Fiduciary Liability Update: Seventh Circuit Holds ERISA Permits Indemnification or Contribution Among Fiduciaries
ERISA imposes liability on fiduciaries that breach their fiduciary duties. The statute does not, however, expressly provide a way to apportion liability among multiple fiduciaries or allow a less-culpable fiduciary to seek contribution from a more-culpable fiduciary.
In Chesemore v. Fenkell, Case Nos. 14-3181, 14-3215, and 15-3740, 2016 WL 3924308 (7th Cir., July 21, 2016), the Seventh Circuit held that a court in an action brought under ERISA may order indemnification/contribution from a more-culpable fiduciary to a less-culpable fiduciary. The court previously reached the same conclusion in Free v. Briody, 732 F.2d 1331, 1337 (7th Cir. 1984), and took the opportunity to re-affirm that nothing has changed. The Second Circuit has reached a similar conclusion, while the Eighth and Ninth Circuits have held that ERISA does not permit contribution among fiduciaries.
ERISA’s “Equitable Relief” Provisions Authorize Contribution Claims
ERISA Section 502(a) authorizes a variety of claims to be brought by the U.S. Department of Labor, ERISA plan participants, beneficiaries, or fiduciaries. ERISA provides that a fiduciary shall be personally liable to make good to a plan for a breach of fiduciary duty, but does not provide that a breaching fiduciary may be liable to another fiduciary.
ERISA Section 502(a)(3) permits a court to fashion “appropriate equitable relief,” but ERISA does not say what constitutes “appropriate equitable relief.” The U.S. Supreme Court has long held that ERISA’s scope should be determined according to the common law of trusts. Trust law considers indemnification and contribution to be traditional equitable remedies, suggesting that these equitable remedies also should be available under ERISA.
In its opinion, the Seventh Circuit observed that ERISA Section 405(b)(1)(B) allows fiduciaries to allocate responsibilities among them, and provides that one fiduciary will not be responsible for breaches of duties that were allocated to another fiduciary.
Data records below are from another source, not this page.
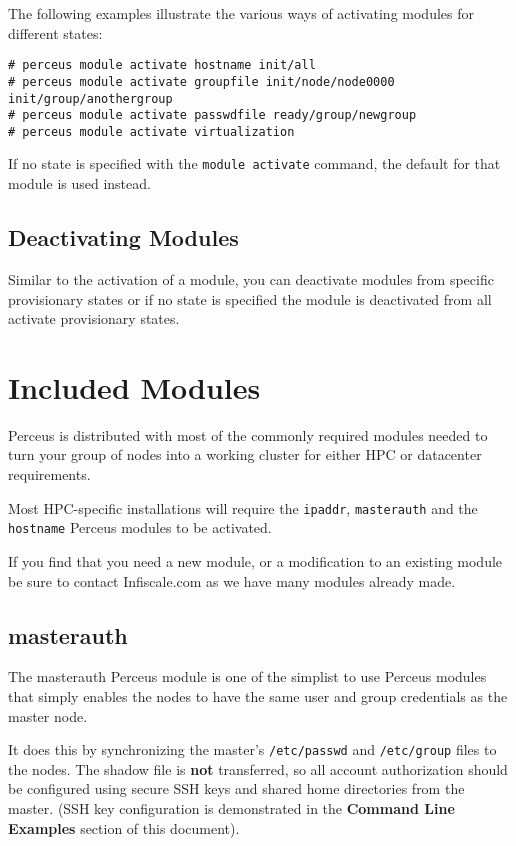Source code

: \documentclass[10pt,letterpaper]{report}
\begin{document}
The following examples illustrate the various ways of activating modules for
different states:

\begin{verbatim}
# perceus module activate hostname init/all
# perceus module activate groupfile init/node/node0000 init/group/anothergroup
# perceus module activate passwdfile ready/group/newgroup
# perceus module activate virtualization
\end{verbatim}

If no state is specified with the {\tt module activate} command, the default
for that module is used instead.

\subsection{Deactivating Modules}

Similar to the activation of a module, you can deactivate modules from
specific provisionary states or if no state is specified the module is
deactivated from all activate provisionary states.


\section{Included Modules}

Perceus is distributed with most of the commonly required modules needed to
turn your group of nodes into a working cluster for either HPC or datacenter
requirements.

Most HPC-specific installations will require the {\tt ipaddr}, {\tt masterauth}
and the {\tt hostname} Perceus modules to be activated.

If you find that you need a new module, or a modification to an existing
module be sure to contact Infiscale.com as we have many modules already made.

\subsection{masterauth}

The masterauth Perceus module is one of the simplist to use Perceus modules
that simply enables the nodes to have the same user and group credentials as
the master node.

It does this by synchronizing the master's {\tt /etc/passwd} and
{\tt /etc/group} files to the nodes.  The shadow file is {\bf not}
transferred, so all account authorization should be configured using secure
SSH keys and shared home directories from the master.  (SSH key configuration
is demonstrated in the {\bf Command Line Examples} section of this document).
\end{document}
The court reasoned that, consistent with fiduciaries being allowed to allocate and limit their liability under ERISA, courts fashioning equitable relief should be permitted to consider allocation and limitation among fiduciaries with varying degrees of culpability. The Seventh Circuit previously had concluded in Freethat “Congress clearly did not intend trustees to act as insurers of co-trustees actions.” Free, 732 F.2d at 1337.
When is a Contribution Claim Appropriate?
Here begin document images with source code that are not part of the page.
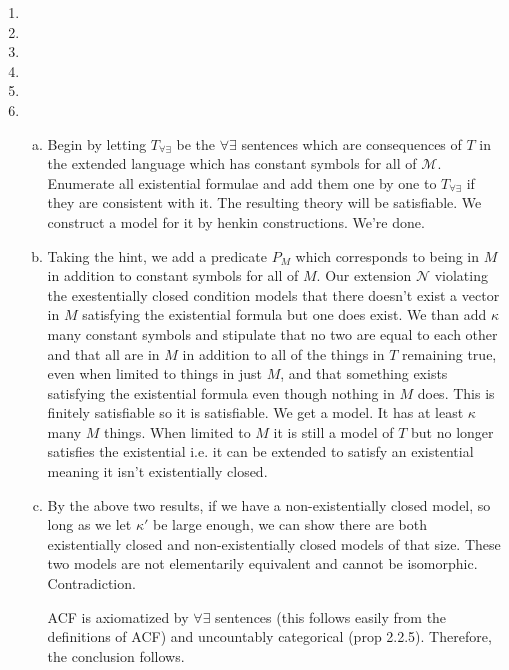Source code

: \documentclass[10pt]{article}
\newcommand{\A}{\forall}
\newcommand{\mcM}{\mathcal{M}}
\newcommand{\mcN}{\mathcal{N}}
\newcommand{\E}{\exists}
\begin{document}
\begin{enumerate}[1.]
\item
 
\item
 
\item
 
\item

\item
 
\item 
  \begin{enumerate}[a)]
  \item Begin by letting \(T_{\A\E}\) be the \(\A\E\) sentences which are consequences of \(T\) in the extended language which has constant symbols for all of \(\mcM\). 
Enumerate all existential formulae and add them one by one to \(T_{\A\E}\) if they are consistent with it. 
The resulting theory will be satisfiable. 
We construct a model for it by henkin constructions. We're done. 

  \item Taking the hint, we add a predicate \(P_M\) which corresponds to being in \(M\) in addition to constant symbols for all of \(M\). 
Our extension \(\mcN\) violating the exestentially closed condition models that there doesn't exist a vector in \(M\) satisfying the existential formula but one does exist. We than add \(\kappa\) many constant symbols and stipulate that no two are equal to each other and that all are in \(M\) in addition to all of the things in \(T\) remaining true, even when limited to things in just \(M\), and that something exists satisfying the existential formula even though nothing in \(M\) does. 
This is finitely satisfiable so it is satisfiable. We get a model. It has at least \(\kappa\) many \(M\) things. 
When limited to \(M\) it is still a model of \(T\) but no longer satisfies the existential i.e. it can be extended to satisfy an existential meaning it isn't existentially closed.   

  \item By the above two results, if we have a non-existentially closed model,  so long as we let \(\kappa'\) be large enough, we can show there are both existentially closed and non-existentially closed models of that size. These two models are not elementarily equivalent and cannot be isomorphic. Contradiction. 

ACF is axiomatized by \(\A\E\) sentences (this follows easily from the definitions of ACF) and uncountably categorical (prop 2.2.5). Therefore, the conclusion follows. 


\end{enumerate}
\end{enumerate}
\end{document}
The Seventh Circuit highlighted a few reasons why three individual fiduciaries in the Chesemore case were allowed to seek indemnification from another fiduciary. One fiduciary, David Fenkell, was the controlling owner, sole director, president, and CEO of Alliance Holdings, Inc., and its business model was “flipping ESOP-owned, closely held companies with limited marketability.” In 2002, Alliance acquired 80 percent of the stock in Trachte Building Systems, and by 2006, a Trachte executive’s costly put option was to come due. Rather than satisfy the option, Fenkell decided to try and sell Trachte before the option’s maturity date.
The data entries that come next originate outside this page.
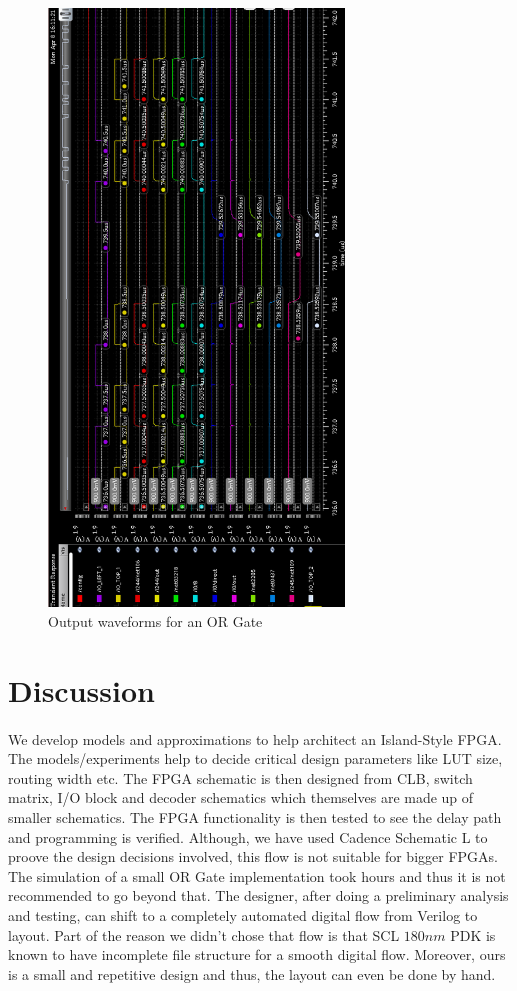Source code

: \begin{figure}[H]
\centering
\includegraphics[width=0.7\textwidth]{Short_OR_Delays.png}
\caption{Output waveforms for an OR Gate}
\label{fig:Figure}
\end{figure}

\section{Discussion}
\paragraph{}

We develop models and approximations to help architect an Island-Style FPGA. The models/experiments help to decide critical design parameters like LUT size, routing width etc. The FPGA schematic is then designed from CLB, switch matrix, I/O block and decoder schematics which themselves are made up of smaller schematics. The FPGA functionality is then tested to see the delay path and programming is verified. Although, we have used Cadence Schematic L to proove the design decisions involved, this flow is not suitable for bigger FPGAs. The simulation of a small OR Gate implementation took hours and thus it is not recommended to go beyond that. The designer, after doing a preliminary analysis and testing, can shift to a completely automated digital flow from Verilog to layout. Part of the reason we didn't chose that flow is that SCL $180nm$ PDK is known to have incomplete file structure for a smooth digital flow. Moreover, ours is a small and repetitive design and thus, the layout can even be done by hand.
The court observed that after failing to find a buyer, Fenkell orchestrated a leveraged buyout in order to “off-load the company onto Trachte’s employees.” Chesemore, 2016 WL 3924308 at *3. Using three “handpicked trustees” who lacked experience, expertise, or information, and who did Fenkell’s bidding, the deal was one-sided, lacked independent representation on behalf of the employees, was designed to benefit all but the employees, and led to the company’s ultimate collapse in 2008.
The Seventh Circuit summarized the reasons why the district court ordered Fenkell to indemnify the three other individual fiduciaries:
The judge ordered Fenkell to indemnify Seefeldt, Mastrangelo, and Klute because his culpability vastly exceeded theirs. The judge found that Fenkell orchestrated their installation as trustees and directed their actions. And they in turn did his bidding, both because they were inexperienced as fiduciaries and because he called the shots as controlling owner, sole director, president, and CEO of Alliance. In short, Fenkell had authority over the Trachte trustees and used that authority and his control of the Alliance ESOP assets to orchestrate the inflated leveraged buy-out. As the judge analogized, ‘Fenkell was the unquestioned conductor and the Trachte [t]rustees mere musicians.’
Chesemore, 2016 WL 3924308 at *5. The difference in experience, authority, control, and knowledge supported the indemnification award.
The Seventh Circuit’s opinion indicates that when multiple fiduciaries are accused of breaching their fiduciary duties, contribution and indemnification claims among them are permitted, and as a matter of equity, the allocation of recovery on such claims as among the respective fiduciaries depends on the degree each had responsibility and their relative knowledge, experience, control, and authority.